DATASET RECORDS >>
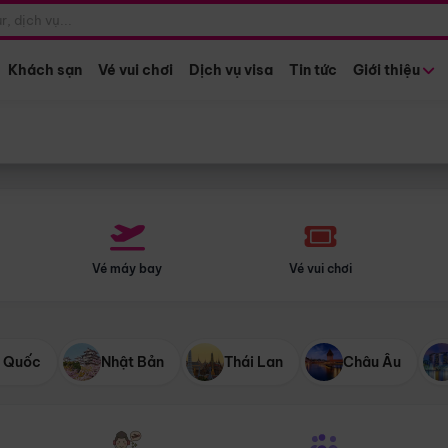
Điểm khởi hành
Tháng khở
Hồ Chí Minh
Bất kỳ 
Khách sạn
Vé vui chơi
Dịch vụ visa
Tin tức
Giới thiệu
Vé máy bay
Vé vui chơi
 Quốc
Nhật Bản
Thái Lan
Châu Âu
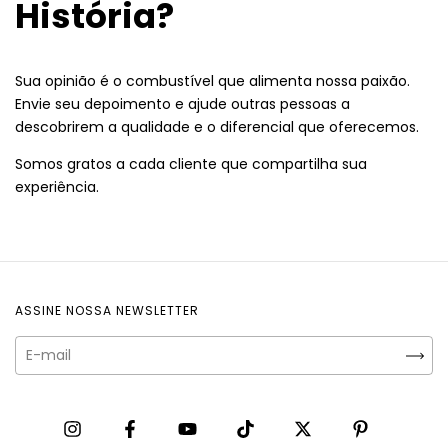
História?
Sua opinião é o combustível que alimenta nossa paixão.
Envie seu depoimento e ajude outras pessoas a
descobrirem a qualidade e o diferencial que oferecemos.
Somos gratos a cada cliente que compartilha sua
experiência.
ASSINE NOSSA NEWSLETTER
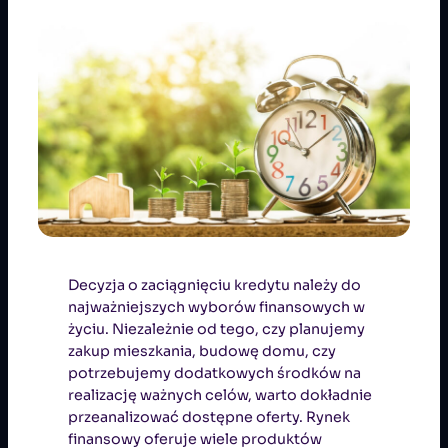
Decyzja o zaciągnięciu kredytu należy do
najważniejszych wyborów finansowych w
życiu. Niezależnie od tego, czy planujemy
zakup mieszkania, budowę domu, czy
potrzebujemy dodatkowych środków na
realizację ważnych celów, warto dokładnie
przeanalizować dostępne oferty. Rynek
finansowy oferuje wiele produktów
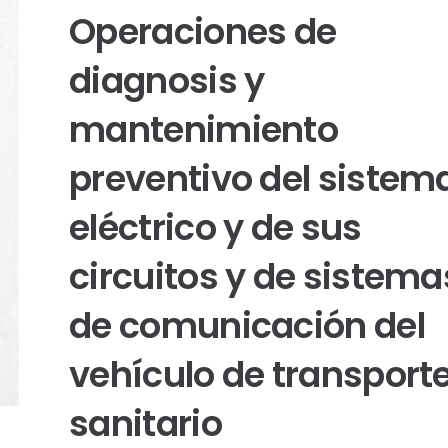
Operaciones de
diagnosis y
mantenimiento
preventivo del sistem
eléctrico y de sus
circuitos y de sistema
de comunicación del
vehículo de transport
sanitario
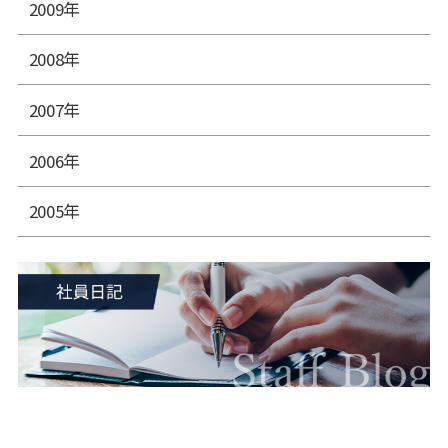
2009年
2008年
2007年
2006年
2005年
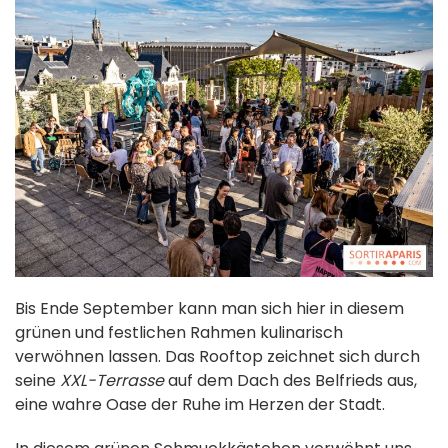
Bis Ende September kann man sich hier in diesem
grünen und festlichen Rahmen kulinarisch
verwöhnen lassen. Das Rooftop zeichnet sich durch
seine
XXL-Terrasse
auf dem Dach des Belfrieds aus,
eine wahre Oase der Ruhe im Herzen der Stadt.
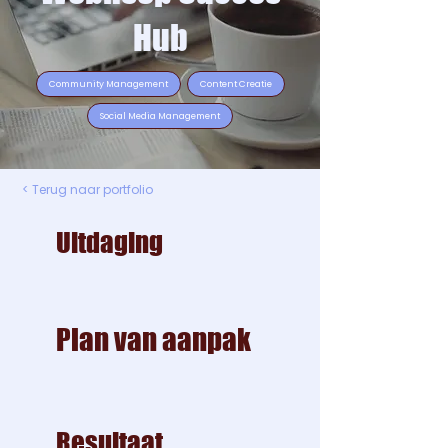
Hub
Community Management
Content Creatie
Social Media Management
< Terug naar portfolio
Uitdaging
Plan van aanpak
Resultaat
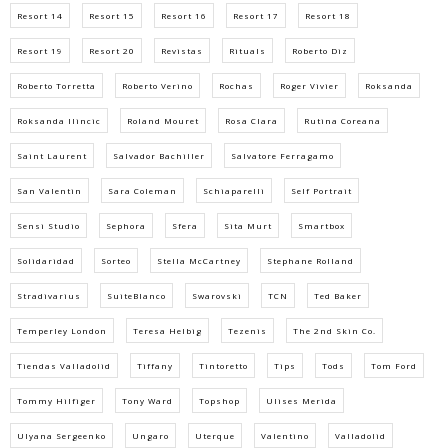
Resort 14
Resort 15
Resort 16
Resort 17
Resort 18
Resort 19
Resort 20
Revistas
Rituals
Roberto Diz
Roberto Torretta
Roberto Verino
Rochas
Roger Vivier
Roksanda
Roksanda Ilincic
Roland Mouret
Rosa Clara
Rutina Coreana
Saint Laurent
Salvador Bachiller
Salvatore Ferragamo
San Valentin
Sara Coleman
Schiaparelli
Self Portrait
Sensi Studio
Sephora
Sfera
Sita Murt
Smartbox
Solidaridad
Sorteo
Stella McCartney
Stephane Rolland
Stradivarius
SuiteBlanco
Swarovski
TCN
Ted Baker
Temperley London
Teresa Helbig
Tezenis
The 2nd Skin Co.
Tiendas Valladolid
Tiffany
Tintoretto
Tips
Tods
Tom Ford
Tommy Hilfiger
Tony Ward
Topshop
Ulises Merida
Ulyana Sergeenko
Ungaro
Uterque
Valentino
Valladolid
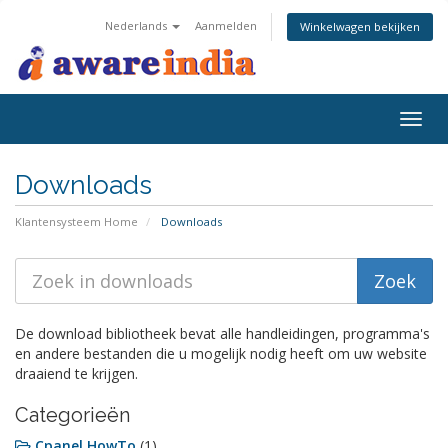
Nederlands
Aanmelden
Winkelwagen bekijken
Togg
navig
Downloads
Klantensysteem Home
Downloads
De download bibliotheek bevat alle handleidingen, programma's
en andere bestanden die u mogelijk nodig heeft om uw website
draaiend te krijgen.
Categorieën
Cpanel HowTo
(1)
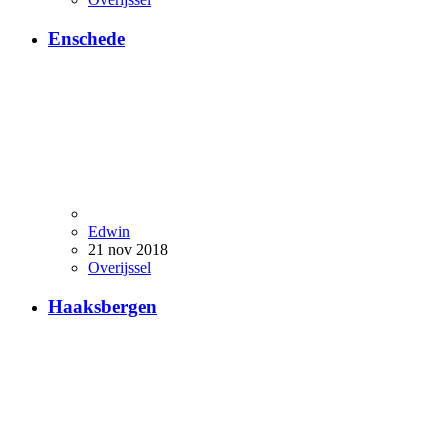
Enschede
Edwin
21 nov 2018
Overijssel
Haaksbergen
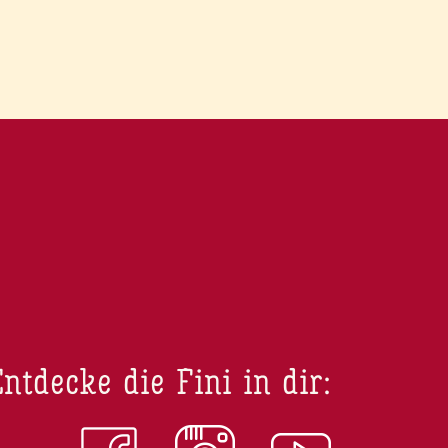
ntdecke die Fini in dir:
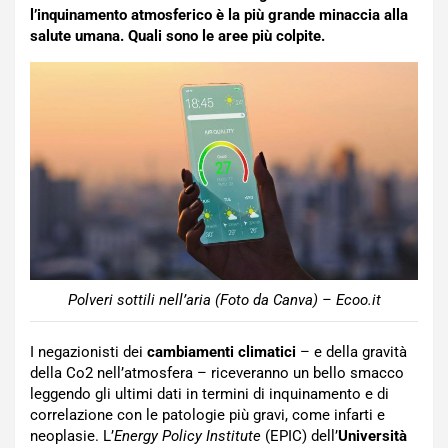
l’inquinamento atmosferico è la più grande minaccia alla
salute umana. Quali sono le aree più colpite.
Polveri sottili nell’aria (Foto da Canva) – Ecoo.it
I negazionisti dei
cambiamenti climatici
– e della gravità
della Co2 nell’atmosfera – riceveranno un bello smacco
leggendo gli ultimi dati in termini di inquinamento e di
correlazione con le patologie più gravi, come infarti e
neoplasie. L’
Energy Policy Institute
(EPIC) dell’
Università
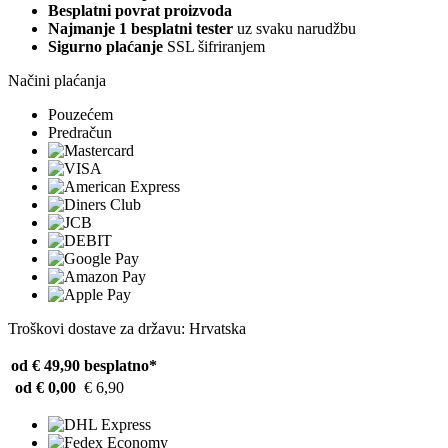
Besplatni povrat proizvoda
Najmanje 1 besplatni tester
uz svaku narudžbu
Sigurno plaćanje
SSL šifriranjem
Načini plaćanja
Pouzećem
Predračun
Troškovi dostave za državu: Hrvatska
od € 49,90
besplatno*
od € 0,00
€ 6,90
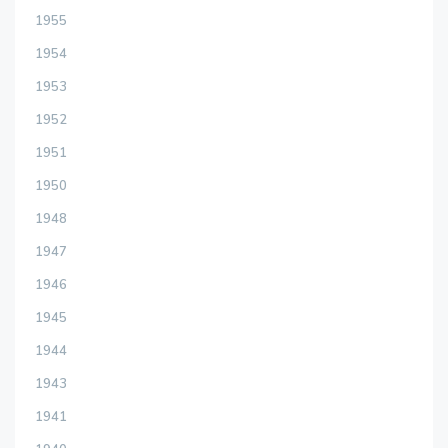
1955
1954
1953
1952
1951
1950
1948
1947
1946
1945
1944
1943
1941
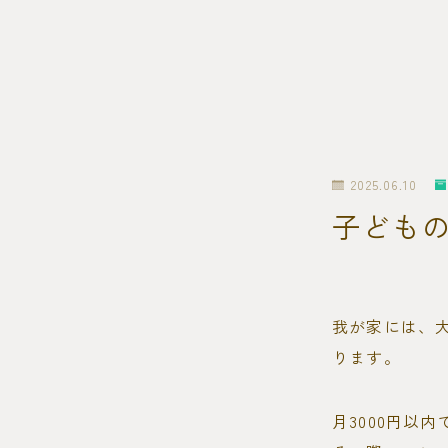
2025.06.10
子ども
我が家には、
ります。
月3000円以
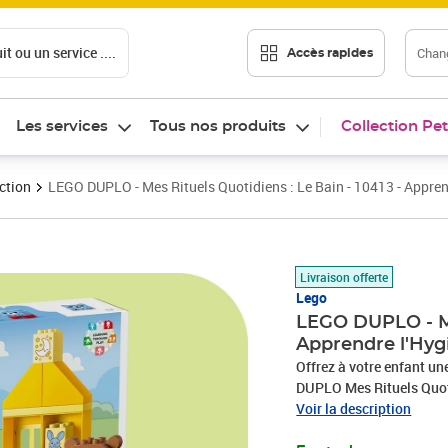
t ou un service ....
Chang
Accès rapides
Les services
Tous nos produits
Collection Pet
ction
LEGO DUPLO - Mes Rituels Quotidiens : Le Bain - 10413 - Appr
Prix 18,65€
Livraison offerte
Lego
LEGO DUPLO - Mes
Apprendre l'Hy
Offrez à votre enfant un
DUPLO Mes Rituels Quoti
18 mois comprend deux é
Voir la description
tout-petits explorent l'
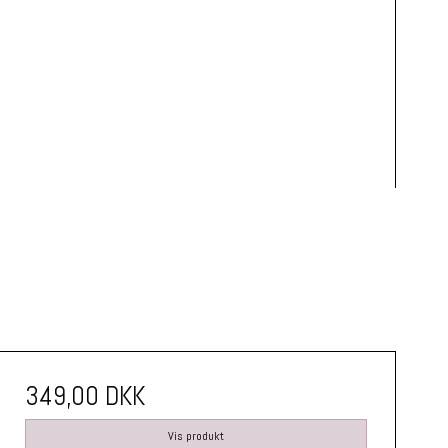
349,00 DKK
Vis produkt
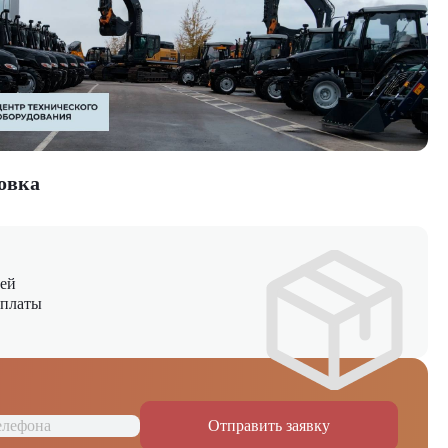
овка
ней
оплаты
Отправить заявку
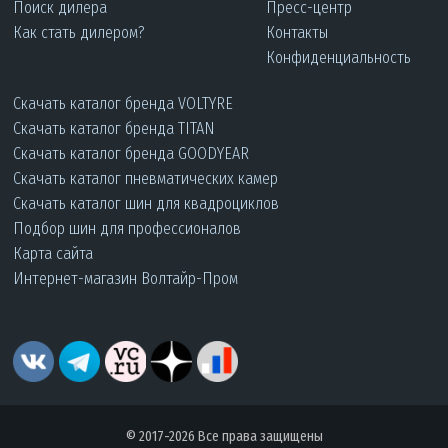
Поиск дилера
Пресс-центр
Как стать дилером?
Контакты
Конфиденциальность
Скачать каталог бренда VOLTYRE
Скачать каталог бренда TITAN
Скачать каталог бренда GOODYEAR
Скачать каталог пневматических камер
Скачать каталог шин для квадроциклов
Подбор шин для профессионалов
Карта сайта
Интернет-магазин Волтайр-Пром
© 2017-2026 Все права защищены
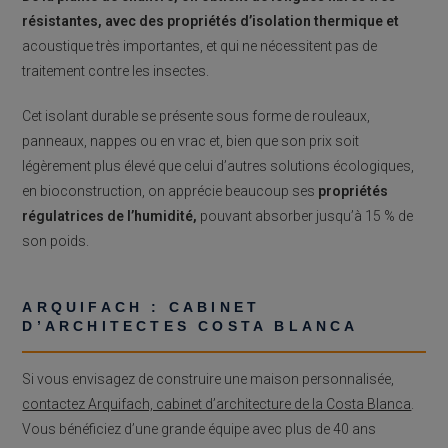
résistantes, avec des propriétés d’isolation thermique et
acoustique très importantes, et qui ne nécessitent pas de
traitement contre les insectes.
Cet isolant durable se présente sous forme de rouleaux,
panneaux, nappes ou en vrac et, bien que son prix soit
légèrement plus élevé que celui d’autres solutions écologiques,
en bioconstruction, on apprécie beaucoup ses
propriétés
régulatrices de l’humidité,
pouvant absorber jusqu’à 15 % de
son poids.
ARQUIFACH : CABINET
D’ARCHITECTES COSTA BLANCA
Si vous envisagez de construire une maison personnalisée,
contactez Arquifach, cabinet d’architecture de la Costa Blanca
.
Vous bénéficiez d’une grande équipe avec plus de 40 ans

ACTION ITEM >>
Take each line from the records and copy it unchanged, leaving images out.

TASK ANSWER >>
Điểm khởi hành
Tháng khở
Hồ Chí Minh
Bất kỳ 
Khách sạn
Vé vui chơi
Dịch vụ visa
Tin tức
Giới thiệu
Vé máy bay
Vé vui chơi
 Quốc
Nhật Bản
Thái Lan
Châu Âu
História?
Sua opinião é o combustível que alimenta nossa paixão.
Envie seu depoimento e ajude outras pessoas a
descobrirem a qualidade e o diferencial que oferecemos.
Somos gratos a cada cliente que compartilha sua
experiência.
ASSINE NOSSA NEWSLETTER
Decyzja o zaciągnięciu kredytu należy do
najważniejszych wyborów finansowych w
życiu. Niezależnie od tego, czy planujemy
zakup mieszkania, budowę domu, czy
potrzebujemy dodatkowych środków na
realizację ważnych celów, warto dokładnie
przeanalizować dostępne oferty. Rynek
finansowy oferuje wiele produktów
Operaciones de
diagnosis y
mantenimiento
preventivo del sistem
eléctrico y de sus
circuitos y de sistema
de comunicación del
vehículo de transport
sanitario
2009年
2008年
2007年
2006年
2005年
Bis Ende September kann man sich hier in diesem
grünen und festlichen Rahmen kulinarisch
verwöhnen lassen. Das Rooftop zeichnet sich durch
seine
XXL-Terrasse
auf dem Dach des Belfrieds aus,
eine wahre Oase der Ruhe im Herzen der Stadt.
Hub
Community Management
Content Creatie
Social Media Management
< Terug naar portfolio
Uitdaging
Plan van aanpak
Resultaat
Resort 14
Resort 15
Resort 16
Resort 17
Resort 18
Resort 19
Resort 20
Revistas
Rituals
Roberto Diz
Roberto Torretta
Roberto Verino
Rochas
Roger Vivier
Roksanda
Roksanda Ilincic
Roland Mouret
Rosa Clara
Rutina Coreana
Saint Laurent
Salvador Bachiller
Salvatore Ferragamo
San Valentin
Sara Coleman
Schiaparelli
Self Portrait
Sensi Studio
Sephora
Sfera
Sita Murt
Smartbox
Solidaridad
Sorteo
Stella McCartney
Stephane Rolland
Stradivarius
SuiteBlanco
Swarovski
TCN
Ted Baker
Temperley London
Teresa Helbig
Tezenis
The 2nd Skin Co.
Tiendas Valladolid
Tiffany
Tintoretto
Tips
Tods
Tom Ford
Tommy Hilfiger
Tony Ward
Topshop
Ulises Merida
Ulyana Sergeenko
Ungaro
Uterque
Valentino
Valladolid
Nederlands
Aanmelden
Winkelwagen bekijken
Togg
navig
Downloads
Klantensysteem Home
Downloads
De download bibliotheek bevat alle handleidingen, programma's
en andere bestanden die u mogelijk nodig heeft om uw website
draaiend te krijgen.
Categorieën
Cpanel HowTo
(1)
Enschede
Edwin
21 nov 2018
Overijssel
Haaksbergen
ntdecke die Fini in dir:
l’inquinamento atmosferico è la più grande minaccia alla
salute umana. Quali sono le aree più colpite.
Polveri sottili nell’aria (Foto da Canva) – Ecoo.it
I negazionisti dei
cambiamenti climatici
– e della gravità
della Co2 nell’atmosfera – riceveranno un bello smacco
leggendo gli ultimi dati in termini di inquinamento e di
correlazione con le patologie più gravi, come infarti e
neoplasie. L’
Energy Policy Institute
(EPIC) dell’
Università
Besplatni povrat proizvoda
Najmanje 1 besplatni tester
uz svaku narudžbu
Sigurno plaćanje
SSL šifriranjem
Načini plaćanja
Pouzećem
Predračun
Troškovi dostave za državu: Hrvatska
od € 49,90
besplatno*
od € 0,00
€ 6,90
1955
1954
1953
1952
1951
1950
1948
1947
1946
1945
1944
1943
1941
2025.06.10
子ども
我が家には、
ります。
月3000円以
t ou un service ....
Chang
Accès rapides
Les services
Tous nos produits
Collection Pet
ction
LEGO DUPLO - Mes Rituels Quotidiens : Le Bain - 10413 - Appr
Prix 18,65€
Livraison offerte
Lego
LEGO DUPLO - Mes
Apprendre l'Hy
Offrez à votre enfant un
DUPLO Mes Rituels Quoti
18 mois comprend deux é
Voir la description
tout-petits explorent l'
349,00 DKK
Vis produkt
овка
ней
оплаты
Отправить заявку
Поиск дилера
Пресс-центр
Как стать дилером?
Контакты
Конфиденциальность
Скачать каталог бренда VOLTYRE
Скачать каталог бренда TITAN
Скачать каталог бренда GOODYEAR
Скачать каталог пневматических камер
Скачать каталог шин для квадроциклов
Подбор шин для профессионалов
Карта сайта
Интернет-магазин Волтайр-Пром
© 2017-2026 Все права защищены
résistantes, avec des propriétés d’isolation thermique et
acoustique très importantes, et qui ne nécessitent pas de
traitement contre les insectes.
Cet isolant durable se présente sous forme de rouleaux,
panneaux, nappes ou en vrac et, bien que son prix soit
légèrement plus élevé que celui d’autres solutions écologiques,
en bioconstruction, on apprécie beaucoup ses
propriétés
régulatrices de l’humidité,
pouvant absorber jusqu’à 15 % de
son poids.
ARQUIFACH : CABINET
D’ARCHITECTES COSTA BLANCA
Si vous envisagez de construire une maison personnalisée,
contactez Arquifach, cabinet d’architecture de la Costa Blanca
.
Vous bénéficiez d’une grande équipe avec plus de 40 ans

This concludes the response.